Sunday, July 20, 2014

C# - Semaphore

Problem

Did you ever experience in writing a multithreaded program which actually spawn too many threads to process files? We have multi cores multi threads processor, but not multi thread disk. File processing are relying on the disk I/O, and the disk can only perform one operation at one time, unless you have multiple disks and every threads access to different disks, or using RAID0. When there are too many threads trying to read or write data into a single disk, it actually flood the disk command queue. The threads have to wait for their turn to access the data in the disk.

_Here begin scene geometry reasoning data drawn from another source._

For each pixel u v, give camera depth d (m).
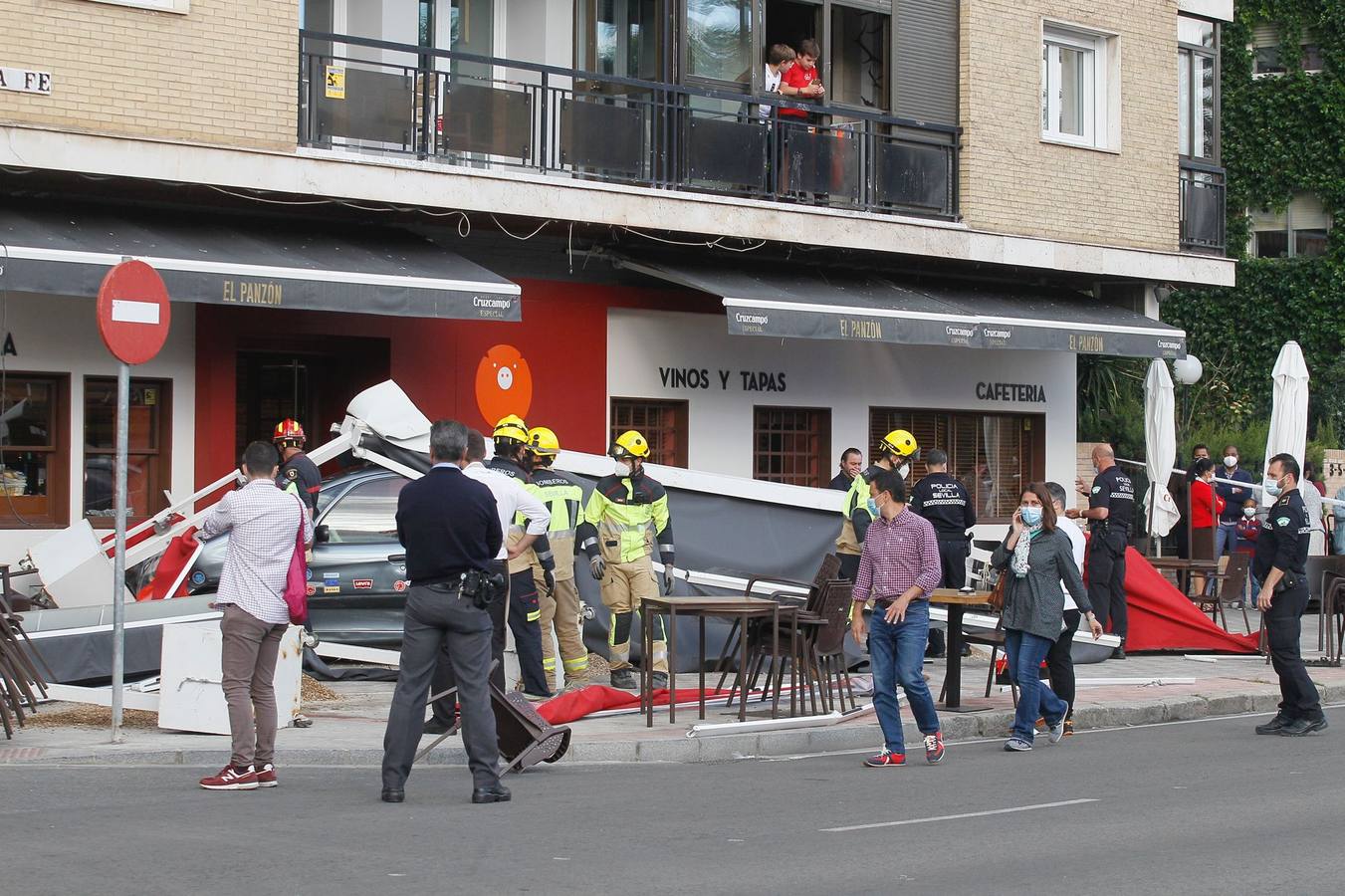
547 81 18.23
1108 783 10.62
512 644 14.19
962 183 21.98
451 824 8.87
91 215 15.87
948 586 16.16
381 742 11.41
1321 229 34.28
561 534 14.06
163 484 16.97
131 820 8.80
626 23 20.41
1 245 14.06
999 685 15.37
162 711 11.59
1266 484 21.89
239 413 18.80
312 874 7.52
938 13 21.91
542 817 9.14
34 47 15.05
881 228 20.66
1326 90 33.91
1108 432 27.31
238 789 9.85
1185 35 25.19
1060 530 12.25
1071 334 21.81
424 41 19.31
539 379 19.42
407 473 15.10
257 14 16.28
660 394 20.50
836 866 7.84
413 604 9.49
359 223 17.89
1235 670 16.73
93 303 16.44
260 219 17.20
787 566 16.47
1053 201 22.81
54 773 10.39
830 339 21.53
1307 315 34.00
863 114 20.94
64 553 14.15
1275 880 7.59
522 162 18.22
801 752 12.24
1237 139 34.69
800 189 20.31
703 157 19.44
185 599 13.18
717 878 7.55
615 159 18.73
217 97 16.03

So, how can we actually prevent or limit the number of threads to access the disk? In today post, I will cover about how to use Semaphore to make all the threads to wait, and only allow a number of threads to access the disk.

Solution

Using Semaphore to control the threads. You can configure a pool of thread that will be used by Semaphore, then using the WaitOne method to make all the threads to rendezvous at that point, then using Release method to release specific number of threads to continue the code execution.

The code example in this post is a file processor that limit a number of threads being used to process file. The following code actually limiting 2 threads to process 2 files at one time, and the maximum allowed thread count is base on number of logical processor you have.

private static Semaphore _semaphore;

static void Main(string[] args)
{
    //initialize the thread pool with the Semaphore constructor
    _semaphore = new Semaphore(2, Environment.ProcessorCount);

    InitializeFileSystemWatcher();

    Console.ReadKey();

}

When there are many files being dropped into a folder which is monitored by a file system watcher, only 2 files will be processed.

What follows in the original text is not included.